The Negrins persevered and where Bennie had delivered milk by bicycle as a teenager they progressed to delivering to 150 customers a day by truck.  Surpluses went to the Nanaimo Dairy and later to Palm dairy. Other farms going out of production created an opportunity for Bennie to rent some of their fields for hay production. He rented the Dunbar farm from his in-laws for 35 years and also cut hay on the Doumont, Ecclestone, Gee, Petchauer and Blood properties and others over the years.  Even with this hay production they usually purchased 25 tons of alfalfa from Washington State annually which they mixed with their own hay to feed the cows. Bennie and Lorraine remember 1957 as a wet year when they lost much of their hay crop (3,000 bales on the Dunbar farm) and were forced to buy a second load of Washington alfalfa. 

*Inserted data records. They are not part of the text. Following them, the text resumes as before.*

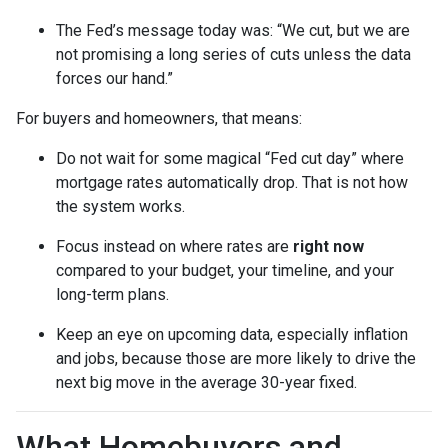
The Fed’s message today was: “We cut, but we are
not promising a long series of cuts unless the data
forces our hand.”
For buyers and homeowners, that means:
Do not wait for some magical “Fed cut day” where
mortgage rates automatically drop. That is not how
the system works.
Focus instead on where rates are
right now
compared to your budget, your timeline, and your
long-term plans.
Keep an eye on upcoming data, especially inflation
and jobs, because those are more likely to drive the
next big move in the average 30-year fixed.
What Homebuyers and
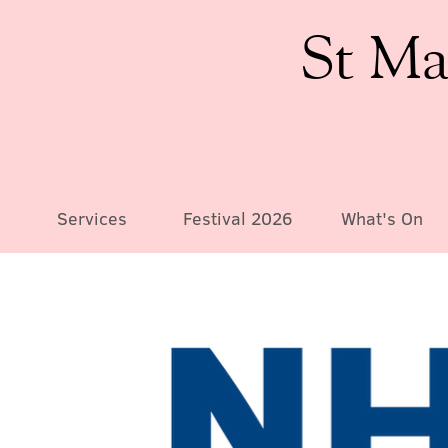
St Ma
Services
Festival 2026
What's On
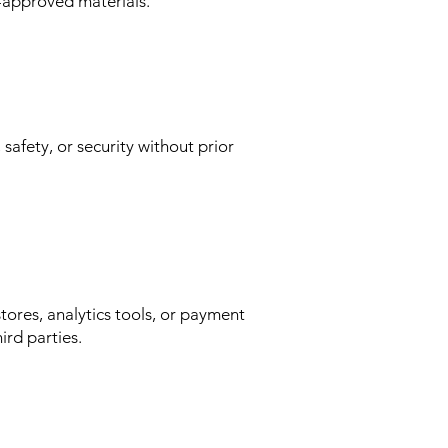
n-approved materials.
safety, or security without prior
stores, analytics tools, or payment
ird parties.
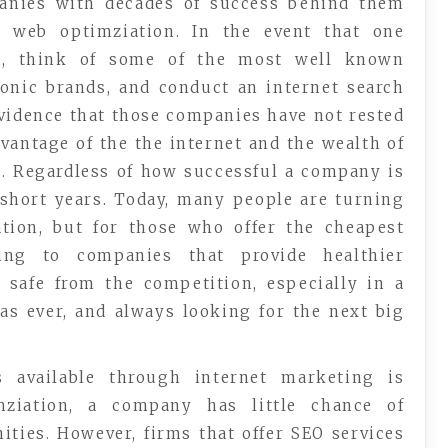
panies with decades of success behind them
 web optimziation. In the event that one
im, think of some of the most well known
onic brands, and conduct an internet search
 evidence that those companies have not rested
dvantage of the the internet and the wealth of
s. Regardless of how successful a company is
short years. Today, many people are turning
tion, but for those who offer the cheapest
ing to companies that provide healthier
 safe from the competition, especially in a
as ever, and always looking for the next big
 available through internet marketing is
ziation, a company has little chance of
ities. However, firms that offer SEO services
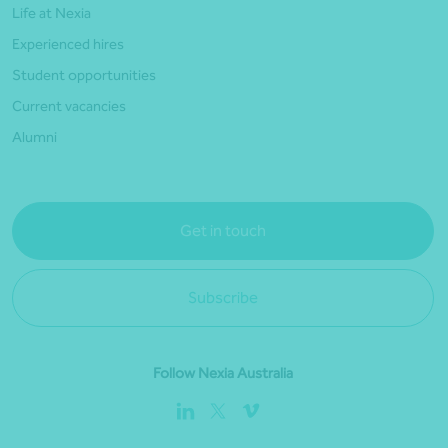
Life at Nexia
Experienced hires
Student opportunities
Current vacancies
Alumni
Get in touch
Subscribe
Follow Nexia Australia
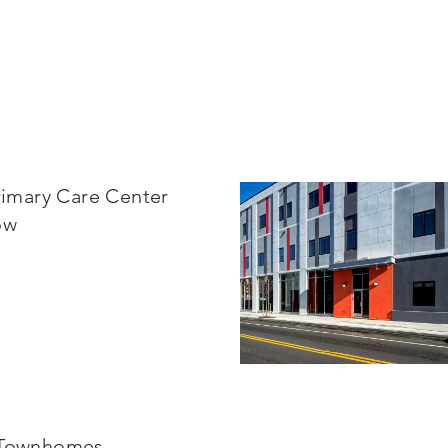
Primary Care Center
ow
 Townhomes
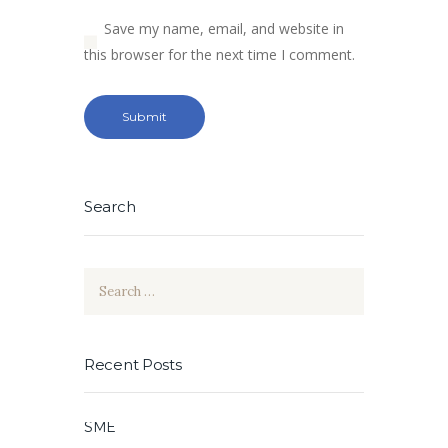
Save my name, email, and website in
this browser for the next time I comment.
Search
Search
for:
Recent Posts
SME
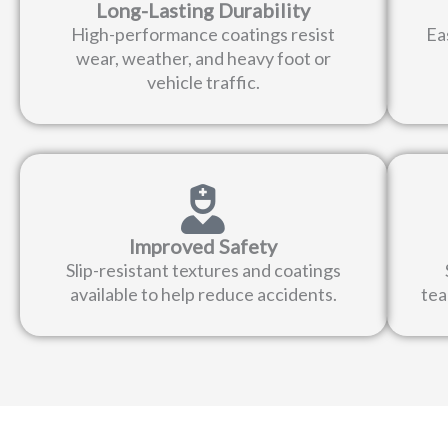
Long-Lasting Durability
High-performance coatings resist
Ea
wear, weather, and heavy foot or
vehicle traffic.
Improved Safety
Slip-resistant textures and coatings
available to help reduce accidents.
tea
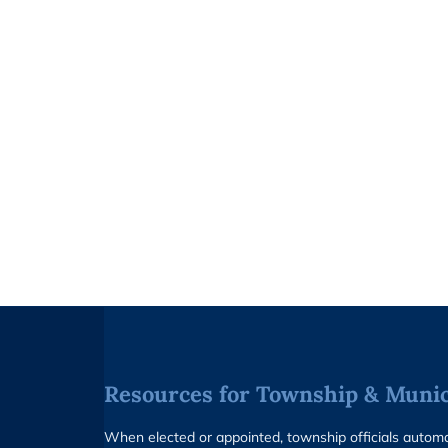
Resources for Township & Munici
When elected or appointed, township officials auto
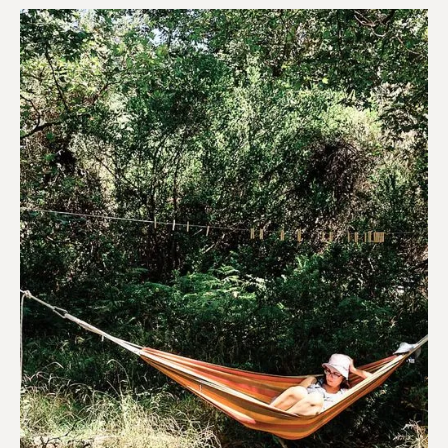
Hotels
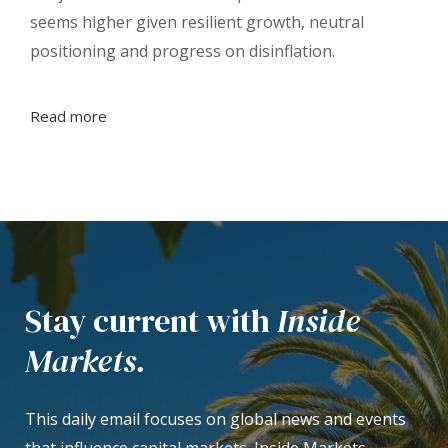
seems higher given resilient growth, neutral
positioning and progress on disinflation.
Read more
Stay current with
Inside
Markets.
This daily email focuses on global news and events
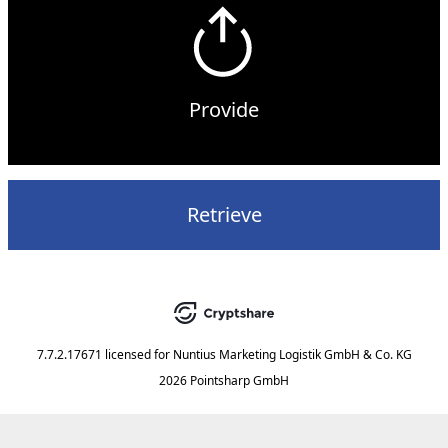
Provide
Retrieve
7.7.2.17671
licensed for
Nuntius Marketing Logistik GmbH & Co. KG
2026 Pointsharp GmbH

The farm property was extended several times. The first parcel was purchased from Charlie Thicke in 1938. This was followed by an adjacent parcel purchased from Dave Thicke and another strip on the east side from Mr. Kelly which had originally been part of the Henry Doumont farm. These three pieces of land formed the nucleus of the farm and still do. In 1968 the Negrins acquired the fields on Harby Rd. west at the bottom of what is now the golf course.  This rounded out the farm at its largest extent but was eventually sold off as were the portions of the original Thicke properties above the re-aligned Island Highway which had cut off direct access to the farm in 1959. Until then, Lantzville Rd. had been the highway.

 

Most of the farm work was done by the family but haying season required more labour when 10 to 12 local young people would be hired for a week to ten days. Corn and oats were also grown for cattle feed. A vegetable garden and 600 chickens rounded out the long days work. Eggs were delivered along with the milk.

 

The farm always required a team of horses and one that made the move (and helped with it) from the Marshall property to the Aulds operation to the beginnings of the current farm was a mare named Enis, a standard workhorse weighing around 1300 lbs.

 

The postwar years saw some mechanization of farming and the Negrins bought their first tractor, a Cockshut,
in 1948. This tractor proved too small and an Oliver was purchased in 1954 and eventually two English made Leylands. One of the latter may be familiar to local residents as the tractor Ken Spence still uses to tow the hay wagon at Minetown Day.  Automatic milking machines were introduced in 1949 and were upgraded several times over the years. Mechanized milking still required work but the whole operation took less time than milking 35 cows by hand into a pail. As well as working the farm Bennie took outside jobs in the area, especially in the late forties and early fifties in order to finance the transition to mechanized farming. On one of these jobs he drove a gravel truck for K B Fraser logging for $35 a week including the maintenance of the truck on Sundays.

 

In 1978 they closed the dairy business, sold the milk cows and raised 15 to 25 beef cattle each year. While beef cattle still require daily feeding they are tougher than dairy cows, live out of doors year round and don’t require milking. Beef prices vary a great deal however and in the first year the beef-on-the-hoof price fluctuated from $1.49 per lb to .79 cents. The Negrins fully retired in 2004 selling the last of their beef cattle.

 

Bennie and Lorraine made a trip to Italy in 1985. They visited some of the remaining relations and family connections there. Bennie, who had spoken Italian at home until he went to school, was still able to communicate in the language as it was spoken in his father’s generation.

 

Bennie says that in spite of the hard work and struggle of farming, he doesn’t regret having spent his life at it. 
He and Lorraine are never lonely and often have a kitchen full of visitors. Farmers are always at home.

 

Note; the above article was written from interviews with Bennie and Lorraine in 2009. Bennie passed away in 2011.